Yo veía a Octavio cenando cada noche en torno a la mesa convivencial con fantasmas y seres vivos. Le oía conversar entre los fantasmas Emiliano Zapata y André Breton (¿o serán Emiliano Breton y André Zapata?). Lo veía enviar mujeres de lujosa desnudez a la celda donde místicamente Juan de Yepes, apodado “de la Cruz”, sueña a Dios, o fantasmas varones a la nocturna / diurna soledad de Sor Juana Inés, también con su Cruz. Y él no dejaba de articular y desarticular ideas, deshacerlas y rehacerlas para que no se le petrificaran en formas de ideología, siempre cuestionando a la Historia y confrontándola con las mitologías orientales y occidentales y suyas o ajenas.

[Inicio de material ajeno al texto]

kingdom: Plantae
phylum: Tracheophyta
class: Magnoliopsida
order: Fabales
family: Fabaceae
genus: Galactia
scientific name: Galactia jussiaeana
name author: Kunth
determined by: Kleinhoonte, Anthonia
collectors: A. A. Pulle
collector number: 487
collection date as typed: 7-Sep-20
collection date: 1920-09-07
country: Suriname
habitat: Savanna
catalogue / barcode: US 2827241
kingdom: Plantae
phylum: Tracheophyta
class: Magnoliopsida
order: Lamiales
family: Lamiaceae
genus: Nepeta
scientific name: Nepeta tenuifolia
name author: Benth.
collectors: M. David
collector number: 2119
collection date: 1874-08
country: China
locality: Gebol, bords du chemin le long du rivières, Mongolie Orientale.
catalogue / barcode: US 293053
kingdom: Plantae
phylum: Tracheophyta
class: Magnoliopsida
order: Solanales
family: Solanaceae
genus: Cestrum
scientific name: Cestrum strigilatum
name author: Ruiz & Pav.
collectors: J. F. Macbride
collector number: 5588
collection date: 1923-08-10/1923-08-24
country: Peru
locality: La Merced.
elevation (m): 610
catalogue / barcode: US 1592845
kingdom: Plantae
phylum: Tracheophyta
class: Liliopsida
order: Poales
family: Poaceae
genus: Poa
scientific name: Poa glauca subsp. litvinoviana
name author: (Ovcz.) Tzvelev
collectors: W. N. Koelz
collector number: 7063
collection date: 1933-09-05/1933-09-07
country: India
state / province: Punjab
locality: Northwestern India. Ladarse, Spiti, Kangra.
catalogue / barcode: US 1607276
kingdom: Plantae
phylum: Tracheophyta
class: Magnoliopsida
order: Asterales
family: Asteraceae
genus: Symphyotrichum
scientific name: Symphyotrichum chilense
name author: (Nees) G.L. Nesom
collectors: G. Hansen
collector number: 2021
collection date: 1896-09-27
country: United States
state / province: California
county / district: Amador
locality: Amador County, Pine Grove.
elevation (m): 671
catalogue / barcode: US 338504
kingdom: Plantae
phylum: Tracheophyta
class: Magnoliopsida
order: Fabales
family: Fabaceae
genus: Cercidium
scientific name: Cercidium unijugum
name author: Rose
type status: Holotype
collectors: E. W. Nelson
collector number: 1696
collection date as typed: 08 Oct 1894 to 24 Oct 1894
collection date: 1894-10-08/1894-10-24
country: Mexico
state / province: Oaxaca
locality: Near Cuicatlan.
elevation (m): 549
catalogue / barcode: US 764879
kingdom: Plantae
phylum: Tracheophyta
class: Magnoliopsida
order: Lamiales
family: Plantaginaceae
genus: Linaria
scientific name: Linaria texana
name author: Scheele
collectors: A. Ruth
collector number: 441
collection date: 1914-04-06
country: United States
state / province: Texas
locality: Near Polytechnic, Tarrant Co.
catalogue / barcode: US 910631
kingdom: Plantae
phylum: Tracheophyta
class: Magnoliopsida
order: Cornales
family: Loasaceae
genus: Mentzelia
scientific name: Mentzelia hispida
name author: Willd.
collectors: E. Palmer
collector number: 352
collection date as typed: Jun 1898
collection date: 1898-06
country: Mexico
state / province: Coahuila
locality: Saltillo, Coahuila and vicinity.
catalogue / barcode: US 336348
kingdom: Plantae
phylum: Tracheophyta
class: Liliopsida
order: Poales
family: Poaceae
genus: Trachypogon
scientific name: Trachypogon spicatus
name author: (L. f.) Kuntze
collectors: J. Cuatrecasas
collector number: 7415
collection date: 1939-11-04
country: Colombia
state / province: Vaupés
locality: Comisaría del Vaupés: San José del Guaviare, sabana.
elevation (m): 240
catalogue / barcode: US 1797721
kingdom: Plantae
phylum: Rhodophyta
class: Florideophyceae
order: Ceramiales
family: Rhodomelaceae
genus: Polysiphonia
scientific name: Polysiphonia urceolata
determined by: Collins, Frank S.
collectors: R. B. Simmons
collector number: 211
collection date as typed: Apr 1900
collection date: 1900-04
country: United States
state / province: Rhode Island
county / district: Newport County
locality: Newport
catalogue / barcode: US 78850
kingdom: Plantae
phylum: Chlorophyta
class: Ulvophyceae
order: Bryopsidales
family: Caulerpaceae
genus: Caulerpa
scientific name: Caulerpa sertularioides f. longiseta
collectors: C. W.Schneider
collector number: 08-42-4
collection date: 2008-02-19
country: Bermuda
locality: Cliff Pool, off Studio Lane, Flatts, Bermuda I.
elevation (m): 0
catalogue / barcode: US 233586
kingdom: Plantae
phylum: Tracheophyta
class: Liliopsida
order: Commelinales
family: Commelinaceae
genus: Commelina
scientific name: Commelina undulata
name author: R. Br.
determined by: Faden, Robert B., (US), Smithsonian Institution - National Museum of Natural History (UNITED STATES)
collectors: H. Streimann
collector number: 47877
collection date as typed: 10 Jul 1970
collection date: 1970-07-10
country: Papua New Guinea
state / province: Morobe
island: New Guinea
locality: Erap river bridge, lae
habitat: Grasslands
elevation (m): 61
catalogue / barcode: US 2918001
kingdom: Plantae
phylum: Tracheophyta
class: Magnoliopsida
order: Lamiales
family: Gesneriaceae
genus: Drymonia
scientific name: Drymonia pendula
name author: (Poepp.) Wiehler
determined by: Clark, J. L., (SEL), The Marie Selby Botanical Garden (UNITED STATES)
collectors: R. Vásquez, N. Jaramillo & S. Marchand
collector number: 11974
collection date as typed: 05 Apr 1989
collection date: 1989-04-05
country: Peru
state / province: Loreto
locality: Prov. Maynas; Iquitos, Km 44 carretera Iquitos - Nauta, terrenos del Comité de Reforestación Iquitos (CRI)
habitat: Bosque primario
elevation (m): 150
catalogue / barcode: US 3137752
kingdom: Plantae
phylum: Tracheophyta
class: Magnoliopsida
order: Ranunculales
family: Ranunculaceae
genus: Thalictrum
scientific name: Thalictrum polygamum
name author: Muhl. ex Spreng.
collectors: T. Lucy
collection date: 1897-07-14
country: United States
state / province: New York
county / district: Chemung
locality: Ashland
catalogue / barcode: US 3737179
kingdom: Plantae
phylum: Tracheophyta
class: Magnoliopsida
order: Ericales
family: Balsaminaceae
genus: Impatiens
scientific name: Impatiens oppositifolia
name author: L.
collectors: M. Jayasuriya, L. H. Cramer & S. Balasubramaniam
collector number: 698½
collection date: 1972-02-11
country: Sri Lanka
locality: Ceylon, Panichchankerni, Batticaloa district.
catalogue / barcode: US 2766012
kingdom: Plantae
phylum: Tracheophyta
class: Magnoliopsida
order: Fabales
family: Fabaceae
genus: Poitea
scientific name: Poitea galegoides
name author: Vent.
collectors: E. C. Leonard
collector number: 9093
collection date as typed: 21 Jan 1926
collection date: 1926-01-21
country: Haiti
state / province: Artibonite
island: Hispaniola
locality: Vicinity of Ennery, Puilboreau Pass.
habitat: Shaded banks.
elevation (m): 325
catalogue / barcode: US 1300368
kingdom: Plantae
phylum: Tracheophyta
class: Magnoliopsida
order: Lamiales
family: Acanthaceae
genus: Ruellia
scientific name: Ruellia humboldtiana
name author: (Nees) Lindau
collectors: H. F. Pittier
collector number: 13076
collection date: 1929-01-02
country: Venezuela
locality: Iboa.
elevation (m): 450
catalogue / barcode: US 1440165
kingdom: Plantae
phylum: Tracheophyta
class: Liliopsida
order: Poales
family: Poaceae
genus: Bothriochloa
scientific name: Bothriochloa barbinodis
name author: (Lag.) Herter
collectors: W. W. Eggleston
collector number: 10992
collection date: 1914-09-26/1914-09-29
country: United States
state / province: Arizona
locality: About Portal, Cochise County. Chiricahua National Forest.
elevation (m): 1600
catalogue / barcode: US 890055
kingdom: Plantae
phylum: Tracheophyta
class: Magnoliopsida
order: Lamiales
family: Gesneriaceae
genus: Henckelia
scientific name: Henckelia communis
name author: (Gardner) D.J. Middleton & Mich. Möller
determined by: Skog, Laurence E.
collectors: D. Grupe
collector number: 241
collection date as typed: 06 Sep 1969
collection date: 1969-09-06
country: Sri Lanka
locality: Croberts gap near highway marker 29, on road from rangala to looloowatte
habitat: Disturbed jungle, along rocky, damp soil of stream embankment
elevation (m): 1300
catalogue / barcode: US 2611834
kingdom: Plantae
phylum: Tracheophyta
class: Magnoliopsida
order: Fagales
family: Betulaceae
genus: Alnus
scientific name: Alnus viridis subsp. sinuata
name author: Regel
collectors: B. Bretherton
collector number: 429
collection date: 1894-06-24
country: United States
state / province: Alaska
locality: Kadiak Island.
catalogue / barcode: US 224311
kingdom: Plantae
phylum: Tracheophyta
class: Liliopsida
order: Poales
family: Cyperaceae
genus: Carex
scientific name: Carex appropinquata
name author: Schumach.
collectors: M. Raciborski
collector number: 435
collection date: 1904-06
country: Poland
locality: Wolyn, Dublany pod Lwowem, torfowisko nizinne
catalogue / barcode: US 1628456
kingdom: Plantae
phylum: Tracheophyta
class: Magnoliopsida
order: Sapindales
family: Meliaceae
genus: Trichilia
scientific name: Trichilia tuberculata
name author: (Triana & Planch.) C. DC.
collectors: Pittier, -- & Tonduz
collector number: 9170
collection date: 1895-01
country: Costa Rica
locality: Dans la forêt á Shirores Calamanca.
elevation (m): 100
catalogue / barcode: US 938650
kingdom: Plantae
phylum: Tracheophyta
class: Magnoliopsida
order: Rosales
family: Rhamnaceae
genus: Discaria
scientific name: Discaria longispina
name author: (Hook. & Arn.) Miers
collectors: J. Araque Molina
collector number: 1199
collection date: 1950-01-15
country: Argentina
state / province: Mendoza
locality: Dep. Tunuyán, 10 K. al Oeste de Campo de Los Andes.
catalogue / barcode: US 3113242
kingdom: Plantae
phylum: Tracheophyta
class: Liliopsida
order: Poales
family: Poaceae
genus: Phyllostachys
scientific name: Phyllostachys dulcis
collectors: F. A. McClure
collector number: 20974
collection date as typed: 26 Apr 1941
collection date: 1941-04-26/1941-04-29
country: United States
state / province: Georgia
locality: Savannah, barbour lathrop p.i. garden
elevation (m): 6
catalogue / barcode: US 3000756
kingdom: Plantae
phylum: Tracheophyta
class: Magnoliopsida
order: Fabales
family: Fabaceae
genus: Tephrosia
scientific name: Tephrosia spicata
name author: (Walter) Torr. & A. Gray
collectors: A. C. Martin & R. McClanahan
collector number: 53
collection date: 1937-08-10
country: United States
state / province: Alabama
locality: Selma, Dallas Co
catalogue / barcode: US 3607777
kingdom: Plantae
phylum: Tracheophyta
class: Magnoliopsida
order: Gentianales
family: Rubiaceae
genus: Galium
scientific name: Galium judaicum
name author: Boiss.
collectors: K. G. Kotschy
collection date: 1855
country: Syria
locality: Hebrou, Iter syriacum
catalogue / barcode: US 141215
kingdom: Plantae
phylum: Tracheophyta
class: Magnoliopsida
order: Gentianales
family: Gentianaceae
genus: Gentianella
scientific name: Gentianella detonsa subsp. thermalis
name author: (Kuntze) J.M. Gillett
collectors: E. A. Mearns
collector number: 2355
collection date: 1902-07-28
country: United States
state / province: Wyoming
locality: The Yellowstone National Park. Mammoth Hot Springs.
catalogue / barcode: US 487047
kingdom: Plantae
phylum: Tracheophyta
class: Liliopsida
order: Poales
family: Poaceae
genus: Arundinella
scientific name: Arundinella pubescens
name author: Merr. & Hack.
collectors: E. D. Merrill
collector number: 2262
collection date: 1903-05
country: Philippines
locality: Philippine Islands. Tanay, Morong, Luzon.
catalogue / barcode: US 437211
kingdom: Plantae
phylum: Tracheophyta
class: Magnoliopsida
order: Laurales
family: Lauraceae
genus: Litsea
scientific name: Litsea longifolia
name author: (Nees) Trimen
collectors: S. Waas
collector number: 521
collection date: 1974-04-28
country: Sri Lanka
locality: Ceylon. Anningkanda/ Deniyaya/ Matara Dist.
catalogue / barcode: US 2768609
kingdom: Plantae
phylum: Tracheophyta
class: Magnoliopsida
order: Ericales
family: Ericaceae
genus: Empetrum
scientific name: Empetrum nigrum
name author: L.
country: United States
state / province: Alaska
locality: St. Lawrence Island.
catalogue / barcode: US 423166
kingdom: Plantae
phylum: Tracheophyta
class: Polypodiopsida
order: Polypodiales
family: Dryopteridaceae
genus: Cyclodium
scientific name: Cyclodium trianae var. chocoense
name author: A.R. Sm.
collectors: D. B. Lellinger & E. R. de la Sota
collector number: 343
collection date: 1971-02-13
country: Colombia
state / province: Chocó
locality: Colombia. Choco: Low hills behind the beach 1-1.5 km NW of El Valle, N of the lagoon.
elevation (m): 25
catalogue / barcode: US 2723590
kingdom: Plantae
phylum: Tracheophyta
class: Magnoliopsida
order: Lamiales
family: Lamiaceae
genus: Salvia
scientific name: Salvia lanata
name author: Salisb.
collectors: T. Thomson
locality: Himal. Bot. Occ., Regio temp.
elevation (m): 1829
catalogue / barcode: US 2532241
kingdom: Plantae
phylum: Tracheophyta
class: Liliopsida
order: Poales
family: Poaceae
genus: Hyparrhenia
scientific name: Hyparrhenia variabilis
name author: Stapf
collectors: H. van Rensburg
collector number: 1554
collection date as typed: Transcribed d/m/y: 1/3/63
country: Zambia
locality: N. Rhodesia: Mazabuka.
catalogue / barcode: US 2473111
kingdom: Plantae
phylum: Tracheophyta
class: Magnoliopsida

Sus poemas los decía con su pequeña voz nada declamatoria. Y, tanto en el poema como en la conferencia y en la conversación, su mano izquierda hacía el gesto de lanzar al aire una moneda, de echar un volado, de jugar al “águila o sol” como se dice en México, al “cara o cruz” como se dice en España: el pulgar retenido por un momento, como un resorte entre los otros dedos plegados, se alzaba súbitamente para enviar al aire la moneda invisible: la palabra. El gesto era tal como el de la mano que Tamayo dibujó para la portada de la primera edición de Águila o sol, y la moneda/palabra trazaba su curva entre arriba y abajo, entre una idea y otra, entre una imagen y su contraria, trazando su camino de instantes, y dando a la página y a la mirada del lector un horizonte de epifanías.

El instante (“¿no te parece?”) es sólo una gota en la lluvia del tiempo. Un latido entre latidos. Un parpadeo de la luz. O el colibrí volando en su zumbido de alas, cometa que cabe en la mano y escapa al horizonte y vuelve a la palma de la mano.

Ahora el fantasma de Octavio toma al instante como a un pájaro, lo mira con amor (porque un poeta, aun si aspira a la eternidad, está enamorado de las criaturas del tiempo), y lo transforma en palabra y lo posa en la página que leemos. Y desde el papel la palabra / instante resurge nuevamente, recobra su instante: su rumor de invisibles alas de águila, su luz de sol de mediodía. Y qué extraño es que en las páginas de Octavio Paz apenas haya gerundios, porque el gerundio es un estar pasando, algo entre esto y lo otro, un instante hacia lo eterno, o viceversa, o lo contrario, o lo mismo, “¿no te parece?”. Es decir: el modo en que Octavio, descontento con su condición de fantasma, logra estar siempre en todas partes, aunque siempre entre nosotros.

En México no nieva, pero en su placita de Mixcoac Octavio mira flotar, en la luz del mediodía, la eterna nieve del Tiempo.